Telecamere. FdI “Contiamo che la domanda venga presentata nei termini”

SESTO FIORENTINO – Il gruppo consiliare di Fratelli d’Italia Sesto Fiorentino accoglie con soddisfazione la notizia dell’avvio dell’iter per dotare il Parco della Piana di un sistema di videosorveglianza. “La scelta dell’amministrazione di partecipare al bando del Ministero dell’interno, – si legge in una nota di FdI – prevedendo quattro nuove postazioni di videosorveglianza al Parco […]

SESTO FIORENTINO – Il gruppo consiliare di Fratelli d’Italia Sesto Fiorentino accoglie con soddisfazione la notizia dell’avvio dell’iter per dotare il Parco della Piana di un sistema di videosorveglianza. “La scelta dell’amministrazione di partecipare al bando del Ministero dell’interno, – si legge in una nota di FdI – prevedendo quattro nuove postazioni di videosorveglianza al Parco della Piana e due apparecchi per la lettura delle targhe, conferma quanto Fratelli d’Italia aveva sollecitato con un’interrogazione a risposta orale: intervenire con strumenti concreti contro vandalismi, degrado e fenomeni di criminalità, restituendo sicurezza a cittadini, famiglie e frequentatori del parco”. “Nel consiglio comunale del 30 giugno l’assessore Chini aveva riconosciuto la necessità di installare telecamere al Parco della Piana – dice Cristiana Massi (FdI) – Oggi quella necessità trova una conferma nei fatti.
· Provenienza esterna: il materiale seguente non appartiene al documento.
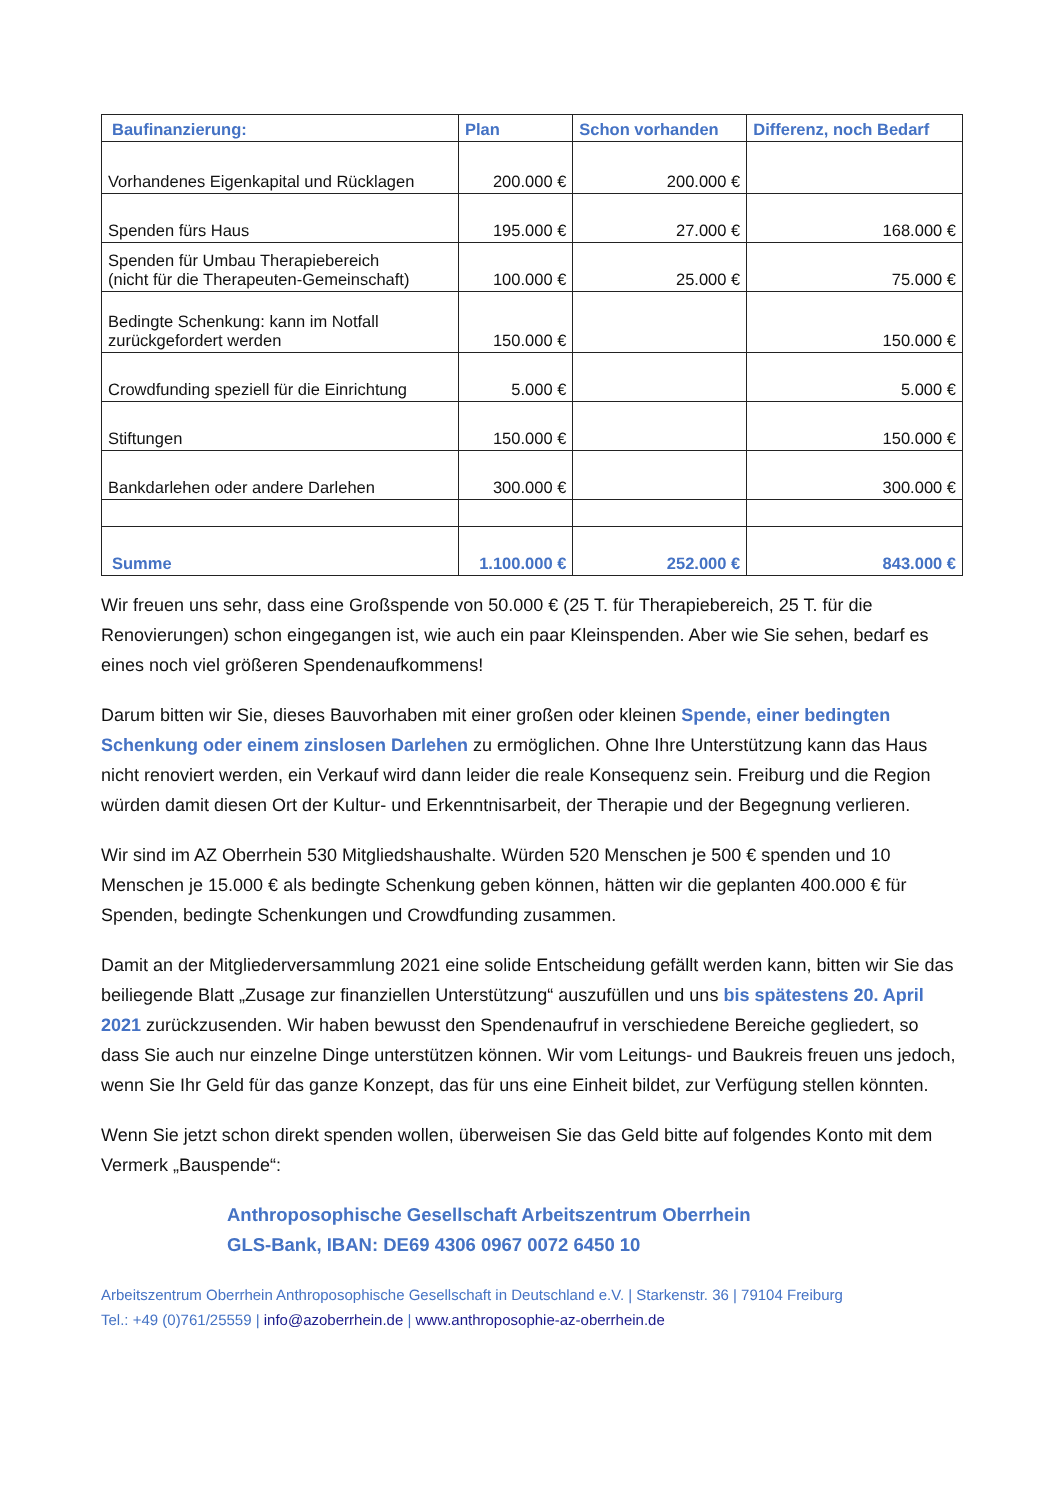| Baufinanzierung: | Plan | Schon vorhanden | Differenz, noch Bedarf |
| --- | --- | --- | --- |
| Vorhandenes Eigenkapital und Rücklagen | 200.000 € | 200.000 € | |
| Spenden fürs Haus | 195.000 € | 27.000 € | 168.000 € |
| Spenden für Umbau Therapiebereich (nicht für die Therapeuten-Gemeinschaft) | 100.000 € | 25.000 € | 75.000 € |
| Bedingte Schenkung: kann im Notfall zurückgefordert werden | 150.000 € | | 150.000 € |
| Crowdfunding speziell für die Einrichtung | 5.000 € | | 5.000 € |
| Stiftungen | 150.000 € | | 150.000 € |
| Bankdarlehen oder andere Darlehen | 300.000 € | | 300.000 € |
| Summe | 1.100.000 € | 252.000 € | 843.000 € |
Wir freuen uns sehr, dass eine Großspende von 50.000 € (25 T. für Therapiebereich, 25 T. für die Renovierungen) schon eingegangen ist, wie auch ein paar Kleinspenden. Aber wie Sie sehen, bedarf es eines noch viel größeren Spendenaufkommens!
Darum bitten wir Sie, dieses Bauvorhaben mit einer großen oder kleinen Spende, einer bedingten Schenkung oder einem zinslosen Darlehen zu ermöglichen. Ohne Ihre Unterstützung kann das Haus nicht renoviert werden, ein Verkauf wird dann leider die reale Konsequenz sein. Freiburg und die Region würden damit diesen Ort der Kultur- und Erkenntnisarbeit, der Therapie und der Begegnung verlieren.
Wir sind im AZ Oberrhein 530 Mitgliedshaushalte. Würden 520 Menschen je 500 € spenden und 10 Menschen je 15.000 € als bedingte Schenkung geben können, hätten wir die geplanten 400.000 € für Spenden, bedingte Schenkungen und Crowdfunding zusammen.
Damit an der Mitgliederversammlung 2021 eine solide Entscheidung gefällt werden kann, bitten wir Sie das beiliegende Blatt „Zusage zur finanziellen Unterstützung“ auszufüllen und uns bis spätestens 20. April 2021 zurückzusenden. Wir haben bewusst den Spendenaufruf in verschiedene Bereiche gegliedert, so dass Sie auch nur einzelne Dinge unterstützen können. Wir vom Leitungs- und Baukreis freuen uns jedoch, wenn Sie Ihr Geld für das ganze Konzept, das für uns eine Einheit bildet, zur Verfügung stellen könnten.
Wenn Sie jetzt schon direkt spenden wollen, überweisen Sie das Geld bitte auf folgendes Konto mit dem Vermerk „Bauspende“:
Anthroposophische Gesellschaft Arbeitszentrum Oberrhein
GLS-Bank, IBAN: DE69 4306 0967 0072 6450 10
Arbeitszentrum Oberrhein Anthroposophische Gesellschaft in Deutschland e.V. | Starkenstr. 36 | 79104 Freiburg
Tel.: +49 (0)761/25559 | info@azoberrhein.de | www.anthroposophie-az-oberrhein.de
È un risultato importante della nostra iniziativa politica e dell’attenzione che abbiamo mantenuto su un’area troppo spesso lasciata esposta a danneggiamenti, incendi e abbandono di rifiuti”.

Per ottenere il finanziamento il Comune deve presentare la richiesta entro il 23 agosto e attendere la valutazione del progetto. “Bene aver deciso di partecipare al bando, ma dopo anni di ritardi non saranno sufficienti delibere e annunci. – dice Stefano Mengato (FdI) – Chiediamo che la domanda venga presentata nei tempi, con un progetto solido, e che l’amministrazione informi con trasparenza i cittadini sull’esito e sulle successive tempistiche di installazione”. Fratelli d’Italia sottolinea inoltre che il ricorso ai fondi ministeriali non può diventare un alibi per giustificare il ritardo accumulato. Le risorse per le attrezzature, almeno in parte, potevano e dovevano essere cercate anche prima, considerando il ruolo strategico che il Parco della Piana riveste per la comunità sestese. 

“Non si doveva attendere il susseguirsi dei danneggiamenti, gli incendi dolosi, il degrado e il proliferare di episodi di criminalità per riconoscere che serviva un presidio tecnologico – proseguono Massi e Mengato – Se oggi queste attrezzature sono considerate necessarie, lo erano ancora di più ieri. Lo dimostrano anche le mozioni presentate e sottoscritte dall’opposizione nella precedente consiliatura, quando già veniva chiesto di intervenire per proteggere e valorizzare quest’area”. “La richiesta di fondi è un passaggio necessario, non il traguardo – concludono Massi e Mengato – Il Parco della Piana possiede un potenziale enorme, ambientale, sociale e ricreativo, che i sestesi devono poter vivere pienamente e in sicurezza. Dopo le telecamere occorre un miglioramento forte: manutenzione, pulizia, illuminazione dove necessaria, presidio e servizi. Questa è solo l’inizio di un percorso. Continueremo a portare proposte e a incalzare l’amministrazione perché il parco diventi finalmente uno spazio vivo, sicuro e all’altezza della sua importanza”.